» TASK TO COMPLETE
Using the data below, return word for word every line from the one holding "e ultimate design" down to the one holding "moving services to residents and commercial". Leave pictures out.

··· DATA EXCERPTS

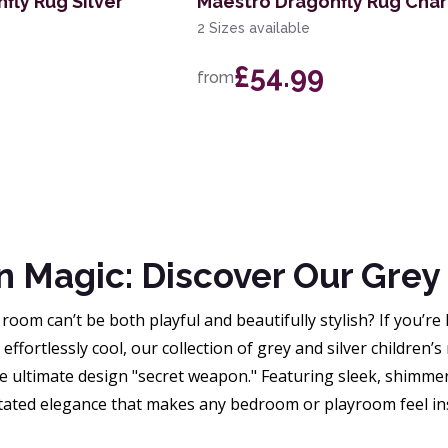
fly Rug Silver
Maestro Dragonfly Rug Cha
2 Sizes available
£54.99
from
Magic: Discover Our Grey &
 room can’t be both playful and beautifully stylish? If you’re
effortlessly cool, our collection of grey and silver children’s 
e ultimate design "secret weapon." Featuring sleek, shimmer
tated elegance that makes any bedroom or playroom feel ins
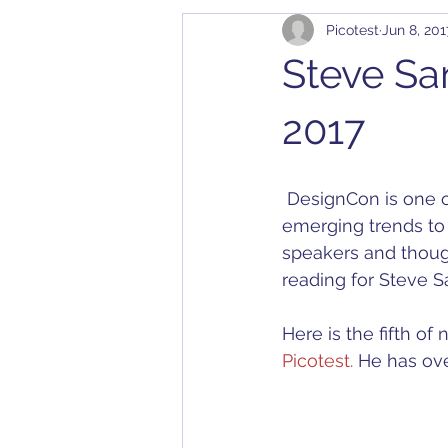
Picotest
Jun 8, 201
Cables
Bode 100
Arbit
Steve Sa
Application Notes
Compatibil
2017
Converter
Calibration
D
 DesignCon is one of our industry’s largest shows, and one of our favorites. From 
emerging trends to 
speakers and thoug
Dielectric Constant
DesignC
reading for Steve Sa
Here is the fifth o
Picotest.
 He has ove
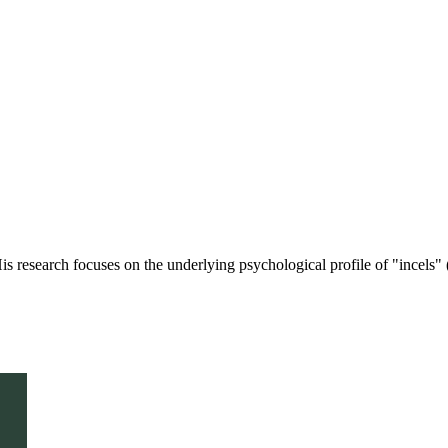
is research focuses on the underlying psychological profile of "incels" (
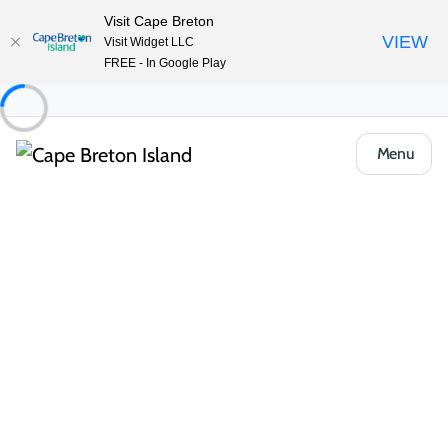
Visit Cape Breton
VIEW
Visit Widget LLC
FREE - In Google Play
Menu
Places to Stay
All Categories
Vacation Rentals
Bed & Breakfasts
Camping & RV
Wake up to the sound of waves, birdsong or rustling trees at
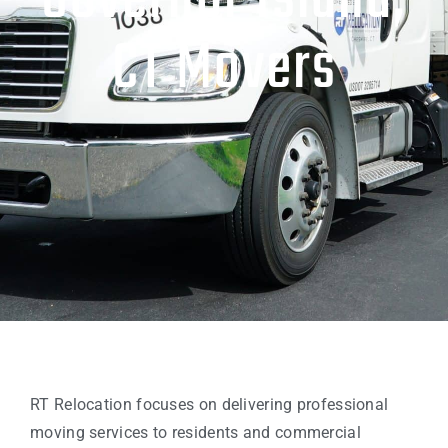
Governor Island,
CT Movers
RT Relocation focuses on delivering professional
moving services to residents and commercial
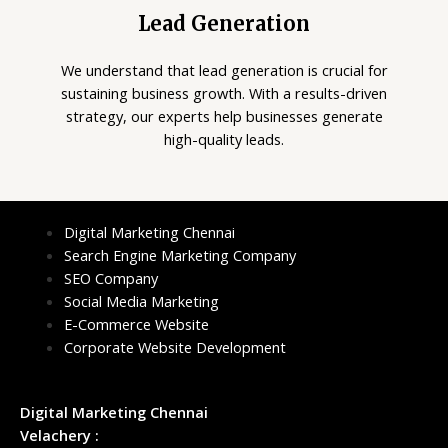
Lead Generation
We understand that lead generation is crucial for
sustaining business growth. With a results-driven
strategy, our experts help businesses generate
high-quality leads.
Digital Marketing Chennai
Search Engine Marketing Company
SEO Company
Social Media Marketing
E-Commerce Website
Corporate Website Development
Digital Marketing Chennai
Velachery :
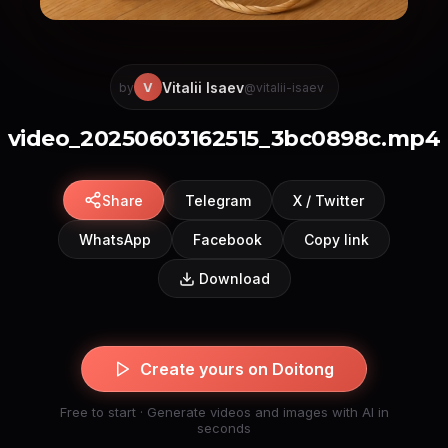
Vitalii Isaev
V
by
@vitalii-isaev
video_20250603162515_3bc0898c.mp4
Share
Telegram
X / Twitter
WhatsApp
Facebook
Copy link
Download
Create yours on Doitong
Free to start · Generate videos and images with AI in
seconds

······

» REPLY TO THE TASK
e ultimate design "secret weapon." Featuring sleek, shimmer
tated elegance that makes any bedroom or playroom feel ins
Picotest
Jun 8, 201
Cables
Bode 100
Arbit
Steve Sa
Application Notes
Compatibil
2017
Converter
Calibration
D
 DesignCon is one of our industry’s largest shows, and one of our favorites. From 
emerging trends to 
speakers and thoug
Dielectric Constant
DesignC
reading for Steve Sa
Here is the fifth o
Picotest.
 He has ove
is research focuses on the underlying psychological profile of "incels" (
Visit Cape Breton
VIEW
Visit Widget LLC
FREE - In Google Play
Menu
Places to Stay
All Categories
Vacation Rentals
Bed & Breakfasts
Camping & RV
Wake up to the sound of waves, birdsong or rustling trees at
Governor Island,
CT Movers
RT Relocation focuses on delivering professional
moving services to residents and commercial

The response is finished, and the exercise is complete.